El otoño trajo más sufrimiento a Europa: algunas zonas de Alemania tuvieron la peor cosecha en cuatro siglos. En Gran Bretaña estalló la agitación social cuando subieron los precios del pan y la leche. En noviembre, una gran helada agravó los problemas. Hubo disturbios y manifestaciones, y los amotinados saquearon almacenes y se apoderaron en los ríos de cargamentos de cereal. Miles de campesinos suizos vagaban mendigando en grupo. El velo de gotas de azufre procedente del Tambora siguió alterando las pautas climáticas durante dos años más. Las temperaturas veraniegas a ambos lados del Atlántico no recuperaron la normalidad hasta 1818.
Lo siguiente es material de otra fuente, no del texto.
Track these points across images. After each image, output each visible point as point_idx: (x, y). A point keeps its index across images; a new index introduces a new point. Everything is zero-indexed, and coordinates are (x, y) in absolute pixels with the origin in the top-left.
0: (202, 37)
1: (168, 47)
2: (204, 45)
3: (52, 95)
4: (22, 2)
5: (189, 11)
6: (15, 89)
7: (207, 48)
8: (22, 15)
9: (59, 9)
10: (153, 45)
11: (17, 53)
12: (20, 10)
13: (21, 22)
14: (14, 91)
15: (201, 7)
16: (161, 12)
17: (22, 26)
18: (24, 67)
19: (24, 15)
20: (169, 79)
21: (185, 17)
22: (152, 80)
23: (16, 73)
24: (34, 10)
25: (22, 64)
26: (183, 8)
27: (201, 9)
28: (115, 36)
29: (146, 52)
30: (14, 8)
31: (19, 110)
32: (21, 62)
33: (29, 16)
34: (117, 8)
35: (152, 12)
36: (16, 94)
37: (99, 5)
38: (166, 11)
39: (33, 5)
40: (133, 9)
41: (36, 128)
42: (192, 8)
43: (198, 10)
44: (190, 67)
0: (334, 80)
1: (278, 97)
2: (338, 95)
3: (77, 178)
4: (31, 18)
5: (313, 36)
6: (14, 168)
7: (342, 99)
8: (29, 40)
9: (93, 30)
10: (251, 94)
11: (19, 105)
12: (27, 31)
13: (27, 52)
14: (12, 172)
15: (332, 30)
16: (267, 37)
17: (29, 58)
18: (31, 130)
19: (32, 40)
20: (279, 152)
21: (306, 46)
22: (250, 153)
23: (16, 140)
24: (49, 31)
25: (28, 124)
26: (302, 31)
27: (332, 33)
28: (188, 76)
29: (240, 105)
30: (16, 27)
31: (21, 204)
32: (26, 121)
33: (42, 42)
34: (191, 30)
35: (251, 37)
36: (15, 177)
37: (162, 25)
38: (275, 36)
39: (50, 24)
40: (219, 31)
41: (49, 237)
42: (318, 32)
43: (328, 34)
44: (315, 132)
La ciencia moderna ha demostrado que no es una venganza divina, sino las grandes erupciones volcánicas, lo que hace que el clima mundial se enfríe varios grados durante dos o tres años. Habrá otra gran erupción que volverá a engendrar un año sin verano: es cuestión de tiempo. El Tambora ha mostrado indicios de actividad en meses recientes, pero los expertos creen que no hay muchas probabilidades de que vuelva a provocar un gran cataclismo. Sin embargo, nunca debemos olvidar que esa misma montaña es la que estalló en una erupción apocalíptica hace 73.000 años. Las cenizas se extendieron por todas partes, pero, por suerte, aquel mundo tenía una población minúscula. Hoy somos miles de millones de personas y llenamos ciudades abarrotadas, por lo que las posibilidades de daños mucho peores son inmensas, a pesar de la economía globalizada y la mejora en las comunicaciones. No hay la menor duda de que esa catástrofe llegará, como llegará un gran terremoto, el que los californianos llaman The Big One. El año sin verano está olvidado, pero sigue siendo una llamada de atención para un mundo más densamente poblado. Y nos dejó un legado importante: Frankenstein.